After that, branch out as you wish. For detailed user reviews of a variety of slant razors, search for "The Tilted Picnic" here on B&B. I've been reviewing slants for the last three years here (and in the middle of a series on the X1 at the moment). Others have as well, and there's a great couple of threads going right now on the Rex Konsul adjustable slant.

And keep asking questions!

O.H.
Thanks for all the information. I know there isn't really a way to know if it would be mild or not, unless someone reviewed it. But its good to have an idea. I'm not sure if I'm trying to talk myself out of getting it, or in to getting it, but getting some general information/advice does help. It's good to know that double slant/slant doesn't automatically mean aggressive. Also, that there isn't a long learning curve, and that no, it can't jump out of my hand and kill me. (the look of them has always made me feel that I could harm myself trying to use it).

The only reason I said not to recommend, is that a) I was more interested in learning some general stuff about slants/double slants, and b) I wasn't necessarily in the market, so much as I fell in love with this razor, which is a slant, and not having a slant is the only 'hanging by a thread' *reasonable* excuse I could possibly have for buying it. If everyone said, oh yeah, slants are all on the aggressive side, then that would be it, a no go.

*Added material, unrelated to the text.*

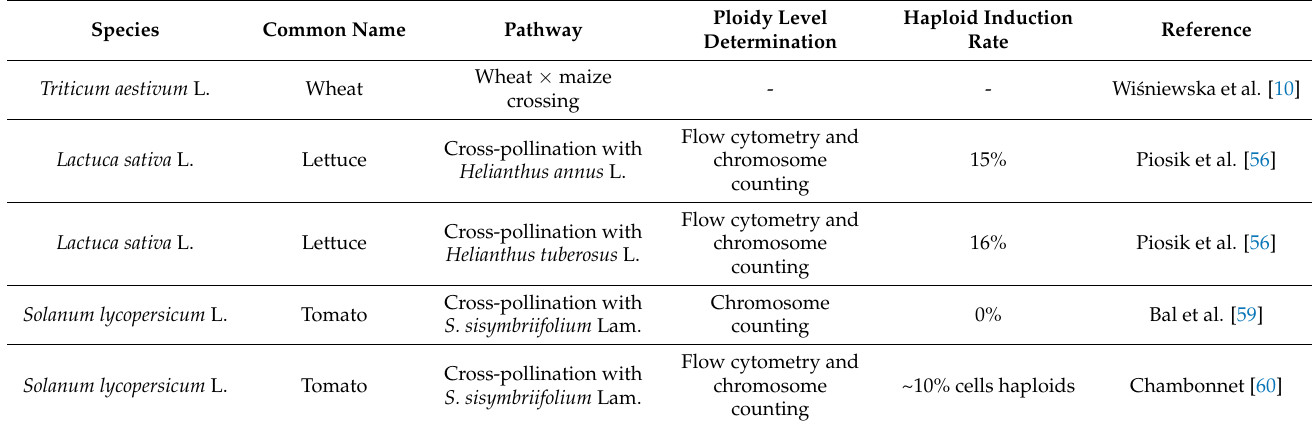
Table 4. Summary of haploid induction methodologies by wide hybridization.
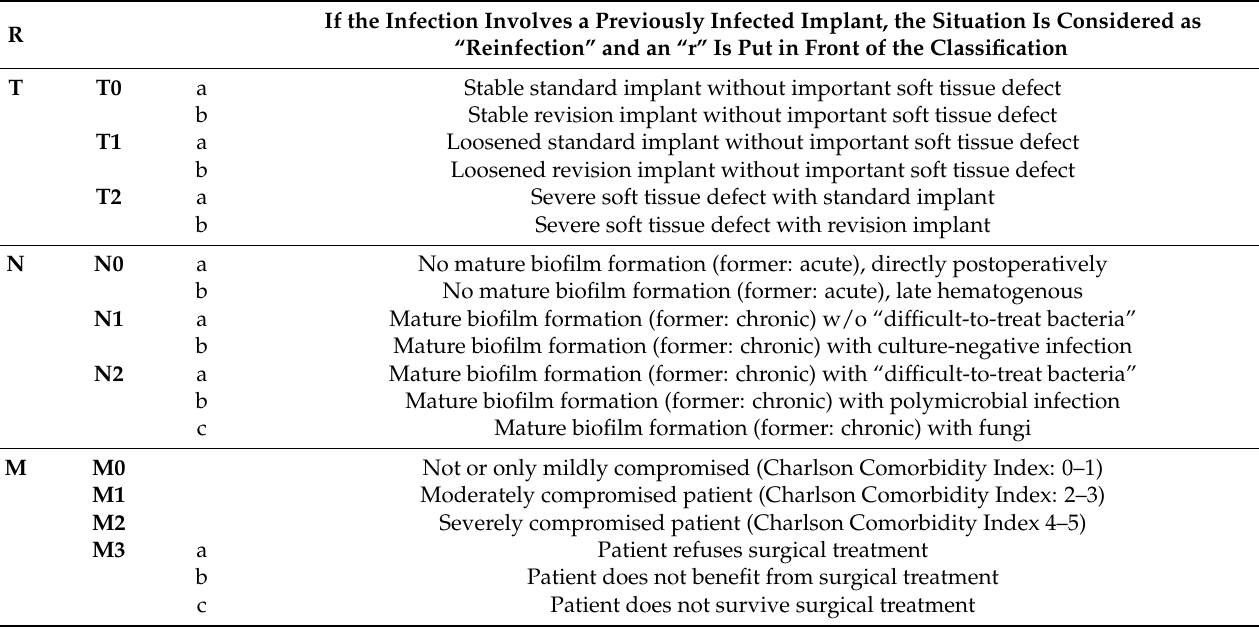
Table 1. The original PJI-TNM classification as introduced by Alt et al. in 2020.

I think I have to take the plunge and post pics. It's part of a horror theme, so the first pic will be the group of them, and then a close up of the one I'm thinking of.
 
Never heard of a double slant.
Could you share a picture?
I'm totally self-conscious about this, because I only was interested in the razor because of what it looked like, and as a sort of side note to talk myself into it, that I never had a slant. This is soooo nerdy. However, others have asked for pics, and there is enough interest, and in looking around I stumbled on a description that said it was inspired by the FASAN, so ... *sigh*... I'll post.
 
Remember don't bother doing recommendations, if I really do think I might go through with it, I'll just be giving the one I saw a try.
Okay, here goes, I'm taking the plunge. Yes, this is me at my nerdy weirdest. I was looking at putting an order into Top of the Chain for soap and razors. I do NOT need another razors. And then I saw a green translucent razor. And it had sparkles. And it looked funny. And it is based on a horror monster. I was hooked. There is a whole line, and while the Filament was neat, I thought it would show dirt/waterspots/soap too much. Crimson Ghost was considered, but it seemed a bit dramatic to shave with a red razor. Then, a very close second, was El Fantasma, because it is glows in the dark! However, the winner is La Criatura because though Blue is my favourite colour, Phantom Blue looked boring.. and I like green, and IT HAS SPARKLES! Yes, I can be that juvenile. Also, to go all vintage, it reminds me of the plastics in the 60s that were used for water tumblers, that had gold flecks in them. In fact a lot of 50s/60s stuff had sparkles. So less unicorn, more nostalgia.